En cuanto Isabel oyó el saludo de María, saltó de gozo el niño que llevaba en su seno, se sintió llena del Espíritu Santo y exclamó: “Bendita tú entre las mujeres y bendito el fruto de tu vientre”. Es el saludo de Israel a las grandes mujeres de su historia. Bendita entre las mujeres habían sido Yael y Judit (de las que hablan los libros de los Jueces, c.24, y de Judit, c.13) que aniquilaron al opresor y vencieron al enemigo de su pueblo. María, con su obediencia a la Palabra, aniquila y vence al enemigo de la humanidad. Ella lleva en su vientre el fruto de la descendencia de Eva, que pisotea la cabeza de la serpiente (Gen 3). En ella toda la creación se torna bendición y vida.
Isabel comprende que María lleva ya en su seno al Señor, y añade: “¿Quién soy yo para que me visite la madre de mi Señor? Porque en cuanto oí tu saludo, el niño saltó de alegría en mi seno. ¡Dichosa tú que has creído!

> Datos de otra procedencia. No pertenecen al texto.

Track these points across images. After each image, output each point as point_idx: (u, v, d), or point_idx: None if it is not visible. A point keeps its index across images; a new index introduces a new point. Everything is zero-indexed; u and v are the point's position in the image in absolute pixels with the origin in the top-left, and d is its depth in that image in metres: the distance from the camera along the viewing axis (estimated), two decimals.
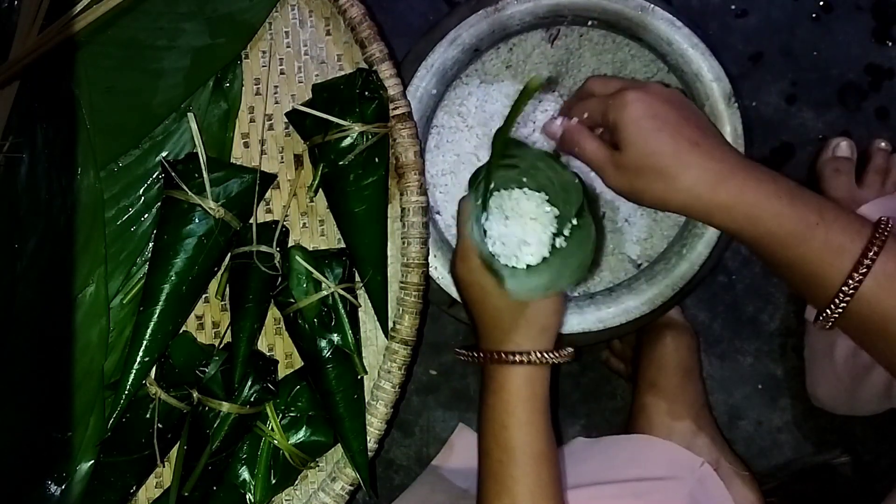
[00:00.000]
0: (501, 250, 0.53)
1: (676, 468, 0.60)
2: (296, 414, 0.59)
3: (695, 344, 0.72)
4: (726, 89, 0.62)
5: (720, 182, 0.46)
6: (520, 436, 0.49)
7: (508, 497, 0.48)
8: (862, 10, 0.78)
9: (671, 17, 0.62)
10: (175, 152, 0.61)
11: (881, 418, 0.68)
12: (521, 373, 0.50)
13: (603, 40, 0.66)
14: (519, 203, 0.53)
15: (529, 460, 0.49)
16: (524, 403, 0.50)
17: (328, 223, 0.62)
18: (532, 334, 0.51)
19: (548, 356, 0.50)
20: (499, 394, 0.50)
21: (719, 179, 0.46)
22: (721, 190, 0.46)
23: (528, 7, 0.62)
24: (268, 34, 0.63)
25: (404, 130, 0.59)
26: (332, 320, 0.58)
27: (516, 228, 0.53)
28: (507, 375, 0.50)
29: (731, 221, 0.46)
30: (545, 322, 0.51)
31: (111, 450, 0.58)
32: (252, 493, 0.59)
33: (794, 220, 0.45)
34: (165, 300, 0.57)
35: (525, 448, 0.49)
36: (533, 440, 0.49)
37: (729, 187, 0.46)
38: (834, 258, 0.44)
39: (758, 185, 0.46)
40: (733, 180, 0.46)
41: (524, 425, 0.49)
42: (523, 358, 0.50)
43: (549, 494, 0.49)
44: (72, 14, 0.58)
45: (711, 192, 0.46)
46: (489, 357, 0.51)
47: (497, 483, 0.49)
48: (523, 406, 0.50)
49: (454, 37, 0.63)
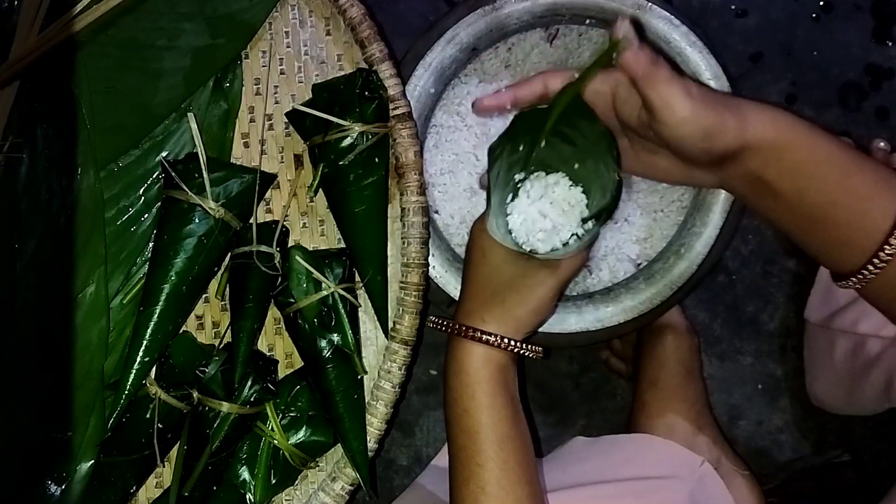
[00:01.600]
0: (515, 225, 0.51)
1: (677, 467, 0.60)
2: (296, 414, 0.59)
3: (695, 343, 0.72)
4: (724, 87, 0.62)
5: (780, 111, 0.46)
6: (482, 419, 0.48)
7: (476, 483, 0.48)
8: (862, 10, 0.78)
9: (669, 15, 0.62)
10: (175, 152, 0.61)
11: (881, 418, 0.68)
12: (481, 352, 0.49)
13: (602, 39, 0.66)
14: (555, 189, 0.50)
15: (494, 445, 0.48)
16: (484, 385, 0.49)
17: (328, 223, 0.62)
18: (504, 318, 0.50)
19: (508, 341, 0.50)
20: (459, 375, 0.50)
21: (775, 110, 0.46)
22: (785, 115, 0.46)
23: (526, 6, 0.62)
24: (268, 34, 0.63)
25: (404, 130, 0.59)
26: (332, 320, 0.58)
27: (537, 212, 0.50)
28: (467, 354, 0.50)
29: (797, 141, 0.45)
30: (521, 314, 0.50)
31: (111, 450, 0.58)
32: (252, 493, 0.59)
33: (848, 147, 0.45)
34: (165, 300, 0.57)
35: (488, 432, 0.48)
36: (496, 423, 0.48)
37: (788, 116, 0.46)
38: (884, 189, 0.43)
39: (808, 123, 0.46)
40: (789, 113, 0.46)
41: (485, 409, 0.48)
42: (485, 337, 0.49)
43: (517, 479, 0.48)
44: (72, 14, 0.58)
45: (782, 114, 0.46)
46: (451, 326, 0.51)
47: (465, 469, 0.48)
48: (483, 388, 0.49)
49: (452, 36, 0.63)
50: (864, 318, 0.60)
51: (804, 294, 0.74)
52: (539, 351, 0.52)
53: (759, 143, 0.46)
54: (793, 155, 0.45)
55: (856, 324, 0.61)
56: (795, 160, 0.46)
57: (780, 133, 0.45)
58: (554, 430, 0.78)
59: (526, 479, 0.48)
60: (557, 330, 0.62)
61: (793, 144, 0.45)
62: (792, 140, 0.45)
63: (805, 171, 0.46)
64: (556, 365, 0.79)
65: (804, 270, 0.77)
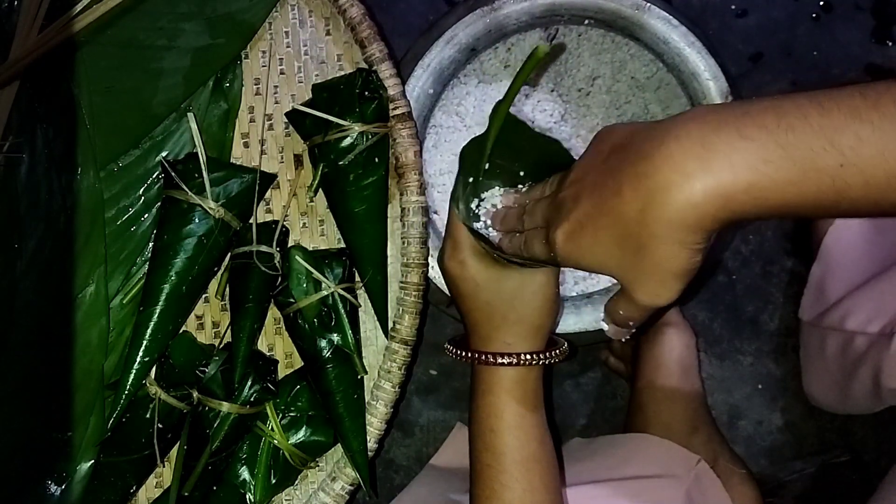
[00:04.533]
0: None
1: (673, 466, 0.60)
2: (296, 414, 0.59)
3: (693, 342, 0.72)
4: (723, 87, 0.62)
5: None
6: (509, 440, 0.47)
7: (498, 503, 0.47)
8: (862, 10, 0.78)
9: (667, 15, 0.62)
10: (175, 152, 0.61)
11: (881, 418, 0.68)
12: (511, 375, 0.48)
13: (602, 40, 0.66)
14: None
15: (519, 465, 0.47)
16: (512, 406, 0.48)
17: (328, 223, 0.62)
18: (523, 333, 0.49)
19: (538, 357, 0.48)
20: (486, 396, 0.49)
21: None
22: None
23: (525, 6, 0.62)
24: (268, 34, 0.63)
25: (404, 130, 0.59)
26: (332, 320, 0.58)
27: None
28: (496, 377, 0.48)
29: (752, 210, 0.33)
30: (538, 321, 0.49)
31: (111, 450, 0.58)
32: (252, 493, 0.59)
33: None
34: (165, 300, 0.57)
35: (514, 453, 0.47)
36: (522, 444, 0.48)
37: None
38: None
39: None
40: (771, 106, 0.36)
41: (513, 429, 0.48)
42: (512, 359, 0.48)
43: (540, 500, 0.47)
44: (72, 14, 0.58)
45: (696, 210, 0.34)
46: (477, 357, 0.49)
47: (487, 488, 0.48)
48: (512, 409, 0.48)
49: (450, 36, 0.63)
50: (851, 314, 0.60)
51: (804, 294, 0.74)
52: (565, 350, 0.51)
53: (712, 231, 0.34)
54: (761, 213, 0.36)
55: (843, 321, 0.60)
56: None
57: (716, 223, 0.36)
58: (553, 430, 0.78)
59: (550, 499, 0.48)
60: (557, 330, 0.63)
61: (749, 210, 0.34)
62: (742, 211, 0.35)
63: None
64: (557, 365, 0.79)
65: (804, 270, 0.77)
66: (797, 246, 0.78)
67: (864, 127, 0.30)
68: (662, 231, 0.33)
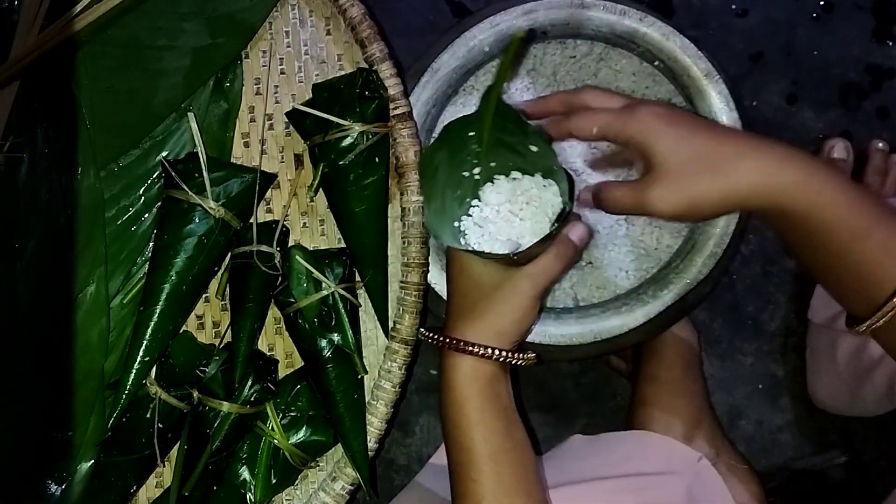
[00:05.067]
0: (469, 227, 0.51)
1: (674, 463, 0.60)
2: (296, 413, 0.59)
3: (695, 339, 0.72)
4: (723, 89, 0.62)
5: (786, 161, 0.42)
6: (473, 435, 0.47)
7: (472, 499, 0.47)
8: (862, 10, 0.78)
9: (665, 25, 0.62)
10: (175, 152, 0.61)
11: (881, 418, 0.68)
12: (469, 365, 0.48)
13: (602, 50, 0.66)
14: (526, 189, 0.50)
15: (487, 460, 0.47)
16: (473, 400, 0.48)
17: (328, 223, 0.62)
18: (487, 332, 0.48)
19: (497, 352, 0.48)
20: (448, 392, 0.49)
21: (785, 158, 0.43)
22: (790, 170, 0.42)
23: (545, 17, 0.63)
24: (268, 34, 0.63)
25: (404, 130, 0.59)
26: (332, 320, 0.58)
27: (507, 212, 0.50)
28: (456, 367, 0.48)
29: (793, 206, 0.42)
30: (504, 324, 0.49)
31: (111, 450, 0.58)
32: (252, 493, 0.59)
33: (861, 208, 0.42)
34: (166, 300, 0.57)
35: (479, 448, 0.47)
36: (487, 438, 0.47)
37: (791, 171, 0.42)
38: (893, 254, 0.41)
39: (820, 168, 0.42)
40: (795, 163, 0.42)
41: (475, 424, 0.47)
42: (470, 348, 0.48)
43: (513, 492, 0.47)
44: (72, 14, 0.58)
45: (779, 171, 0.42)
46: (442, 340, 0.49)
47: (460, 485, 0.48)
48: (472, 403, 0.48)
49: (458, 46, 0.63)
50: None
51: (804, 294, 0.74)
52: (531, 358, 0.51)
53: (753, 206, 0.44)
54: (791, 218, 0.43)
55: None
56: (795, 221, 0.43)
57: (776, 198, 0.43)
58: (554, 430, 0.78)
59: (524, 490, 0.47)
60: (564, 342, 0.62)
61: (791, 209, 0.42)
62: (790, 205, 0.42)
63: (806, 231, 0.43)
64: (556, 365, 0.79)
65: (804, 270, 0.77)
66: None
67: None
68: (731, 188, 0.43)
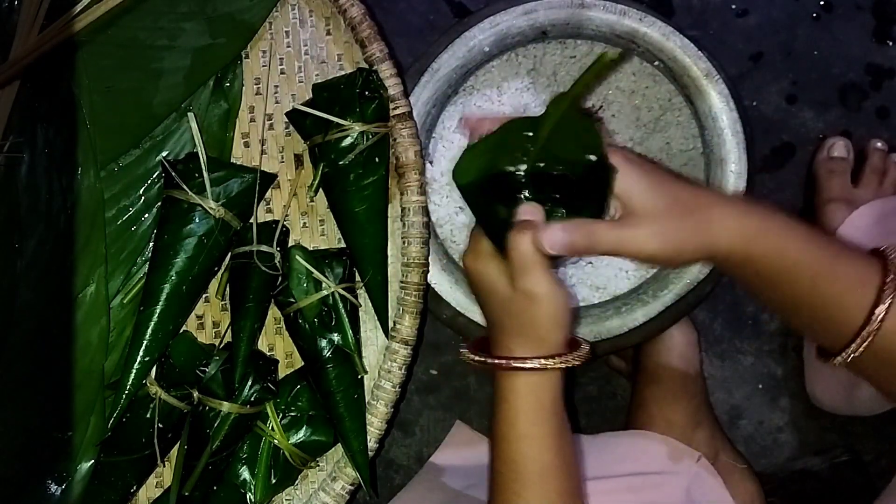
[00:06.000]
0: None
1: (673, 463, 0.60)
2: (296, 413, 0.59)
3: (694, 338, 0.72)
4: (723, 89, 0.62)
5: (748, 212, 0.43)
6: (522, 448, 0.46)
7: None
8: (862, 10, 0.78)
9: (665, 24, 0.62)
10: (175, 152, 0.61)
11: (881, 418, 0.68)
12: (523, 381, 0.47)
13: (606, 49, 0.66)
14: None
15: (533, 475, 0.46)
16: (526, 415, 0.46)
17: (328, 223, 0.62)
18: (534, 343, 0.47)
19: (552, 361, 0.46)
20: (501, 403, 0.47)
21: (747, 209, 0.44)
22: (753, 218, 0.43)
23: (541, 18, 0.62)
24: (268, 34, 0.63)
25: (404, 130, 0.59)
26: (332, 320, 0.58)
27: None
28: (508, 383, 0.47)
29: (761, 254, 0.43)
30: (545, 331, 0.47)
31: (111, 449, 0.58)
32: (252, 493, 0.59)
33: (822, 247, 0.43)
34: (166, 300, 0.57)
35: (527, 462, 0.46)
36: (537, 453, 0.46)
37: (755, 217, 0.43)
38: (858, 288, 0.42)
39: (779, 214, 0.44)
40: (758, 210, 0.44)
41: (525, 438, 0.46)
42: (524, 364, 0.46)
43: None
44: (72, 14, 0.58)
45: (744, 220, 0.43)
46: (493, 363, 0.48)
47: (502, 497, 0.47)
48: (525, 417, 0.46)
49: (459, 45, 0.63)
50: None
51: None
52: (584, 354, 0.48)
53: (725, 254, 0.44)
54: (759, 263, 0.43)
55: None
56: (763, 266, 0.43)
57: (747, 244, 0.43)
58: None
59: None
60: None
61: (759, 254, 0.43)
62: (758, 250, 0.43)
63: (773, 275, 0.43)
64: None
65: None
66: None
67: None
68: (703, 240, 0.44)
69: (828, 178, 0.73)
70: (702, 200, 0.44)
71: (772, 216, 0.44)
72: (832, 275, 0.42)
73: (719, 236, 0.43)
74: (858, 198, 0.70)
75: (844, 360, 0.43)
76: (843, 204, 0.70)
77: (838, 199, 0.71)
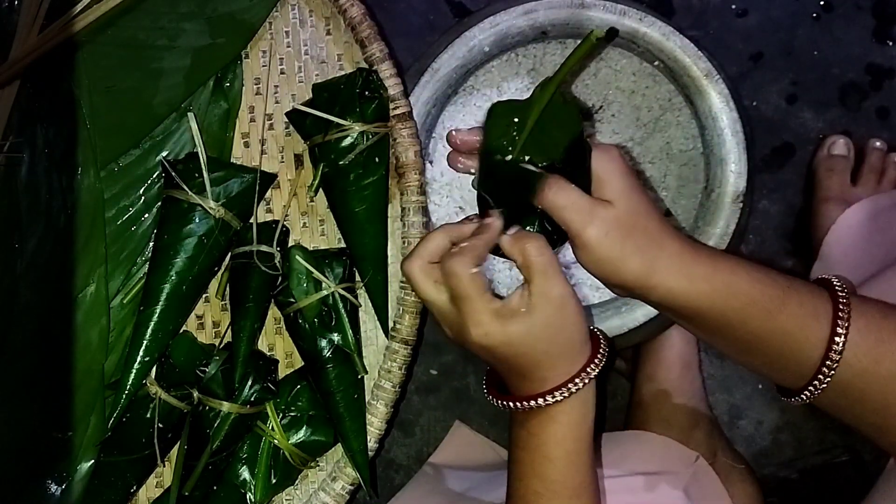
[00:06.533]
0: None
1: (671, 463, 0.60)
2: (296, 413, 0.59)
3: (693, 338, 0.72)
4: (723, 89, 0.62)
5: (698, 251, 0.43)
6: (562, 468, 0.44)
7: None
8: (862, 10, 0.78)
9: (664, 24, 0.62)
10: (175, 152, 0.61)
11: None
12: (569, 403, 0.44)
13: None
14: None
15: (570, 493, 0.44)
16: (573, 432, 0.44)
17: (328, 223, 0.62)
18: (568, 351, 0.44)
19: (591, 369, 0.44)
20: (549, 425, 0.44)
21: (697, 249, 0.43)
22: (702, 259, 0.42)
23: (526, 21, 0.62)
24: (268, 34, 0.63)
25: (404, 130, 0.59)
26: (332, 320, 0.58)
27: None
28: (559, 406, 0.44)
29: (710, 292, 0.42)
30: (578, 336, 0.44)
31: (111, 449, 0.58)
32: (252, 493, 0.59)
33: (770, 284, 0.42)
34: (166, 300, 0.57)
35: (567, 481, 0.44)
36: (576, 472, 0.44)
37: (705, 257, 0.43)
38: (812, 321, 0.41)
39: (725, 255, 0.44)
40: (706, 251, 0.43)
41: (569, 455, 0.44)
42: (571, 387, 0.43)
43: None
44: (72, 14, 0.58)
45: (694, 259, 0.42)
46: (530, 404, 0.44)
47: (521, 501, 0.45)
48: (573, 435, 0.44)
49: (458, 46, 0.63)
50: None
51: None
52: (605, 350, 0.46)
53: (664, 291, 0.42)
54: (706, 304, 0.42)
55: None
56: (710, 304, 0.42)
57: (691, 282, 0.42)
58: None
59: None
60: None
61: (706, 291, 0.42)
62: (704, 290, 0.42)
63: (724, 316, 0.42)
64: None
65: (804, 270, 0.77)
66: (797, 246, 0.78)
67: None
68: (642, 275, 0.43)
69: (827, 177, 0.73)
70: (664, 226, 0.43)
71: (718, 257, 0.43)
72: (784, 310, 0.41)
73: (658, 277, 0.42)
74: (856, 197, 0.70)
75: (809, 397, 0.42)
76: (839, 202, 0.70)
77: (836, 198, 0.71)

Porque lo que te ha dicho el Señor se cumplirá”. Pocos títulos atribuidos a María expresan mejor que éste la función excepcional que le tocó cumplir en el plan de salvación. “Porque, si la maternidad de María es causa de su felicidad, la fe es causa de su maternidad divina”. María es la creyente, la que escucha la palabra de Dios y la cumple. Por eso, la llena de gracia, Madre del Señor, es también Madre y figura de la Iglesia, comunidad de los creyentes.
Cuando Isabel termina sus alabanzas, María dirige la mirada a su propia pequeñez, fija luego sus ojos en Dios, de quien procede todo bien, y entona su cántico de alabanza. María responde a lo que Dios -el Santo, el todopoderoso, el misericordioso- ha hecho con ella eligiéndola como madre del Salvador. Con su canto, María nos ayuda a descubrir el sentido de nuestra vida y agradecer los beneficios recibidos.
En María la humanidad y la creación entera cantan la fidelidad del amor de Dios. Es un canto que sintetiza la historia de la salvación, contemplada del lado de los pobres y sencillos, que sienten a Dios a su favor. Con Israel, María no duda en alabar a Dios por sus preferencias, porque “dispersa a los soberbios de corazón, derriba del trono a los poderosos, enaltece a los humildes, colma de bienes a los hambrientos y despide vacíos a los ricos”.
«Santa María, madre de Dios, ruega por nosotros pecadores ahora, en el tiempo efímero en que vivimos y que fue también tu tiempo, y en la hora de nuestra muerte, para que podamos entrar en la eternidad en la que estás y que hoy nosotros celebramos en la fiesta de tu Asunción» (Karl Rahner).